Il rock inizia a cougulare intorno a
Gold, lo schiacciano in fondo a Get Pure, messo in un angolo, inscritto dentro spazi, forme melodiche da cui non riesce mai ad evadere, perché quella prigione la costruiscono i Mount Carmel, un vortice di chitarre frequentano
Back On It e
Whisper, tagliate da strisce così ombrose, a macchie, ipnotiche, capaci di bagliori accecanti in una coltre pesantissima di riffs in
No Pot to Piss. Spazio e tempo del rock che diventano campi e controcampi in
Swallow Me Up, veloci tuffi all’ingiù, arresti a mezz’aria e ripartenze a piombo verso la strumentale
Bridge to Nowhere, dove i Mount Carmel confermano il proposito di vestire e ‘animare’ solo quello spazio. Get Pure sa sempre trovare una strada per tornare senza tradirsi in
One More Morning, ciò significa che i Mount Carmel continuano ad avere il giusto peso nelle dedizioni collettive al passato del rock, splendida la pausa nella ballata di
Will I, Reed e l’amore (‘
Will I see you again? Did I tell you I love you?’) canta su uno spessore emotivo sfumato pur nelle asprezze della slide guitar, una capacità a cogliere i moti più intimi e delicati dell’animo femminile.

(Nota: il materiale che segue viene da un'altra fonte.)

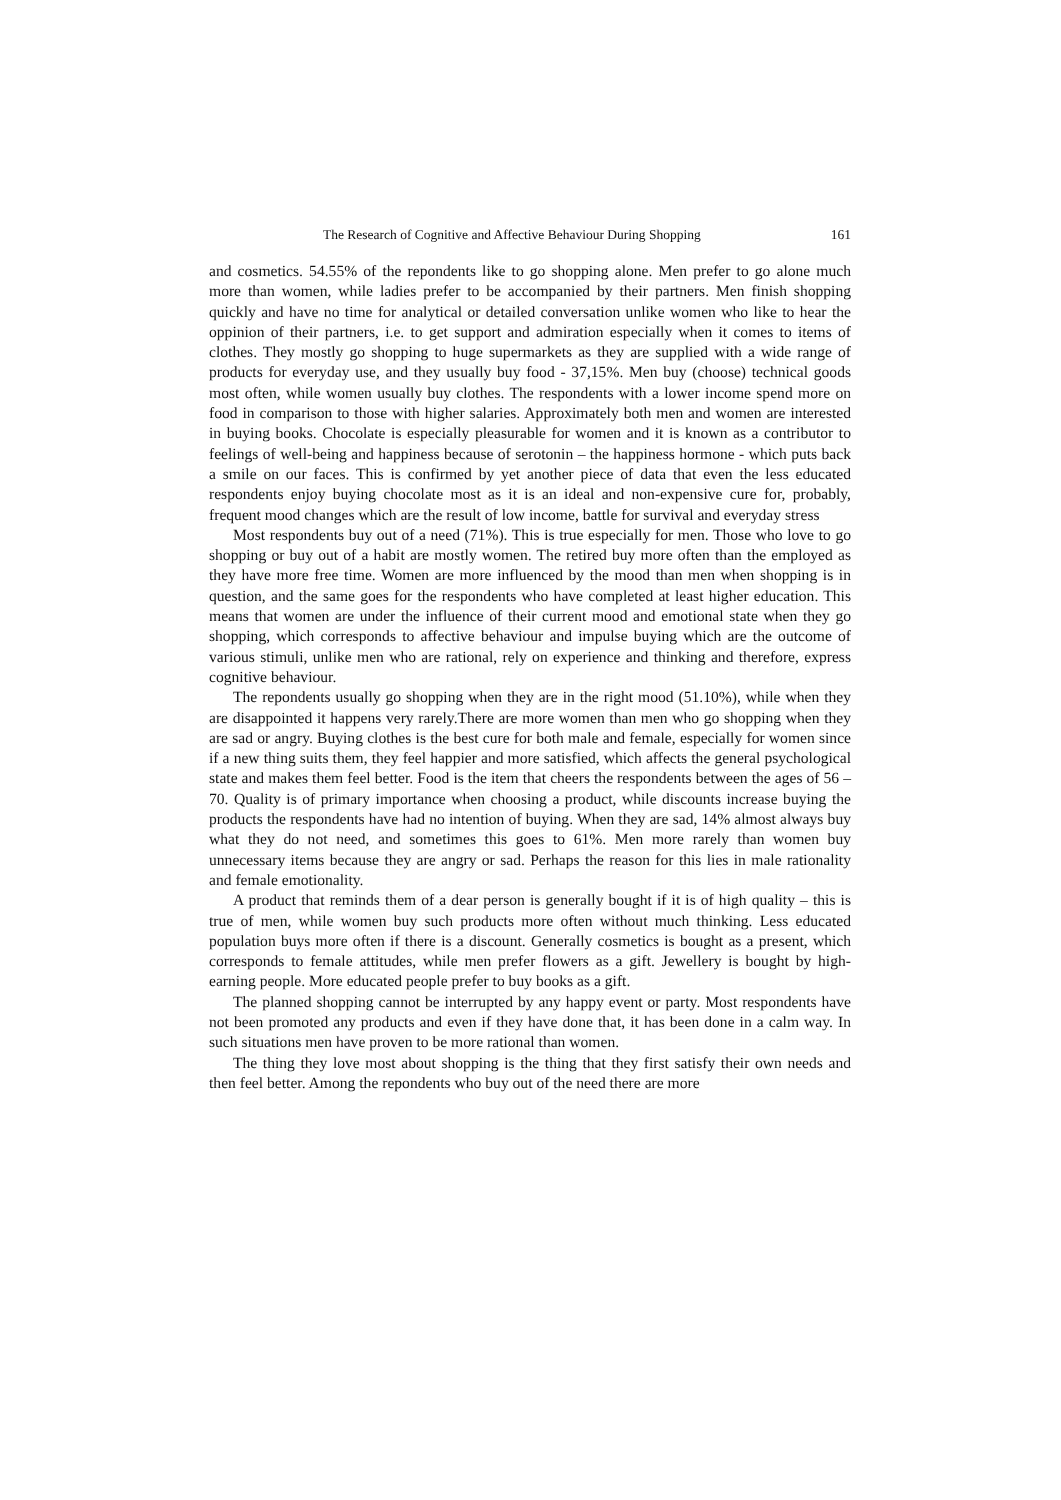The Research of Cognitive and Affective Behaviour During Shopping 161
and cosmetics. 54.55% of the repondents like to go shopping alone. Men prefer to go alone much more than women, while ladies prefer to be accompanied by their partners. Men finish shopping quickly and have no time for analytical or detailed conversation unlike women who like to hear the oppinion of their partners, i.e. to get support and admiration especially when it comes to items of clothes. They mostly go shopping to huge supermarkets as they are supplied with a wide range of products for everyday use, and they usually buy food - 37,15%. Men buy (choose) technical goods most often, while women usually buy clothes. The respondents with a lower income spend more on food in comparison to those with higher salaries. Approximately both men and women are interested in buying books. Chocolate is especially pleasurable for women and it is known as a contributor to feelings of well-being and happiness because of serotonin – the happiness hormone - which puts back a smile on our faces. This is confirmed by yet another piece of data that even the less educated respondents enjoy buying chocolate most as it is an ideal and non-expensive cure for, probably, frequent mood changes which are the result of low income, battle for survival and everyday stress
Most respondents buy out of a need (71%). This is true especially for men. Those who love to go shopping or buy out of a habit are mostly women. The retired buy more often than the employed as they have more free time. Women are more influenced by the mood than men when shopping is in question, and the same goes for the respondents who have completed at least higher education. This means that women are under the influence of their current mood and emotional state when they go shopping, which corresponds to affective behaviour and impulse buying which are the outcome of various stimuli, unlike men who are rational, rely on experience and thinking and therefore, express cognitive behaviour.
The repondents usually go shopping when they are in the right mood (51.10%), while when they are disappointed it happens very rarely.There are more women than men who go shopping when they are sad or angry. Buying clothes is the best cure for both male and female, especially for women since if a new thing suits them, they feel happier and more satisfied, which affects the general psychological state and makes them feel better. Food is the item that cheers the respondents between the ages of 56 – 70. Quality is of primary importance when choosing a product, while discounts increase buying the products the respondents have had no intention of buying. When they are sad, 14% almost always buy what they do not need, and sometimes this goes to 61%. Men more rarely than women buy unnecessary items because they are angry or sad. Perhaps the reason for this lies in male rationality and female emotionality.
A product that reminds them of a dear person is generally bought if it is of high quality – this is true of men, while women buy such products more often without much thinking. Less educated population buys more often if there is a discount. Generally cosmetics is bought as a present, which corresponds to female attitudes, while men prefer flowers as a gift. Jewellery is bought by high-earning people. More educated people prefer to buy books as a gift.
The planned shopping cannot be interrupted by any happy event or party. Most respondents have not been promoted any products and even if they have done that, it has been done in a calm way. In such situations men have proven to be more rational than women.
The thing they love most about shopping is the thing that they first satisfy their own needs and then feel better. Among the repondents who buy out of the need there are more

Ma non c’è possibilità di fuga, il rock di
Hangin On e
Fear Me Now è come un cerchio concentrico senza sbocchi, dove non c’è un punto di partenza e di arrivo, gli spazi delle chitarre, anche se variano, hanno sempre una velocità frenetica, il leitmotiv anche nella conclusiva
Yeah You Mama. Vera e propria chiave stilistica di Get Pure, viaggiano a folle velocità e sulle strade dell’Ohio perdono continuamente l’orientamento tracciato e quando ripiegano su strade laterali divagando nel quotidiano, trovano altrettanti scompensi. Uno di quei dischi in cui, quando si entra, non si vorrebbe più uscire.